John Hilary’s beautifully illustrated and superbly researched book “tells the story of a group of German Jews who arrived in Britain during the 19th century, established themselves in high society by means of their wealth and philanthropic dealings, and left their mark on the art world of the Edwardian era”. They made an extraordinary contribution to cultural life in Britain in the first half of the 20th century and yet became curiously forgotten. Magnates & Masterpieces is a superb piece of reclamation and is one of the outstanding books of the year.

These super-rich art collectors were all Jews but interestingly they did not consider themselves defined by their Jewish faith. Half of them married non-Jewish women and only five of the 15 collectors at the heart of this book were buried in Jewish cemeteries. Above all, they were a very distinct group, quite separate from the established families of Anglo-Jewry or the new immigrants from Eastern Europe.

Many were ‘Randlords’, men who made their fortunes through diamonds and gold in South Africa or from banking. But what is striking is what they spent their money on: huge properties in the grandest parts of London, acts of philanthropy and, above all, by building up extraordinary art collections, many of which were later bequeathed to the nation. In this sense, they are very different from their American counterparts whose collections were housed in famous museums named after them like the Frick in New York, The Huntington in LA and The Isabella Stewart Gardner Museum in Boston. According to Hilary, this perhaps explains why these German Jewish collectors have faded from history. They gave their collections to already existing art museums rather than founding their own. There is another reason, he argues. Two World Wars with Germany led to tremendous anti-German feeling.

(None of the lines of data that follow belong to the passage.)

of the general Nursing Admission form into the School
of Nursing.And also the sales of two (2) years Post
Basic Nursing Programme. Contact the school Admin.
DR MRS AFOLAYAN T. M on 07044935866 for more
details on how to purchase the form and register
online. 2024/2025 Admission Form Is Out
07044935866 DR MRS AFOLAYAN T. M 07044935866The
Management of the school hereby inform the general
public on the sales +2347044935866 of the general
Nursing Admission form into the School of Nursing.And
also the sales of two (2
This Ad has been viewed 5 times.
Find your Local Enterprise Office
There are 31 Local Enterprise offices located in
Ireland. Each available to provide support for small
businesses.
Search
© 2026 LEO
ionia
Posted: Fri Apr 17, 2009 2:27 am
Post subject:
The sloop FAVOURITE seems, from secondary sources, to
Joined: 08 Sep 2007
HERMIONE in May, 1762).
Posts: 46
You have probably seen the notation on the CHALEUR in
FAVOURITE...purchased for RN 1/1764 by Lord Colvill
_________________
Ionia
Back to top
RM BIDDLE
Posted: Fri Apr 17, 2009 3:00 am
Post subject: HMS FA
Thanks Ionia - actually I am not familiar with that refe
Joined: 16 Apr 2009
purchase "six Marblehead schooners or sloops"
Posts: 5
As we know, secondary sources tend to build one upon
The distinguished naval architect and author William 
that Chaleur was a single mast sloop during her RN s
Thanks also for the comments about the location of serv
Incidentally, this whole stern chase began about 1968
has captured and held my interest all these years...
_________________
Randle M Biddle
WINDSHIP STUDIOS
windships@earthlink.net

The book consists of two parts. The opening chapters put this generation of collectors in context. First, they represented “new money”: capital not land. Second, they left Germany as young men and found that “England in those days … threw her doors wide open to all comers”. Third, it was the heyday of the British imperial project and a new world of international finance. Crucially, their wealth helped them to enter high society. If you had the money, Britain was a more open society than the Kaiserreich, still ruled by antisemitic Junkers and generals.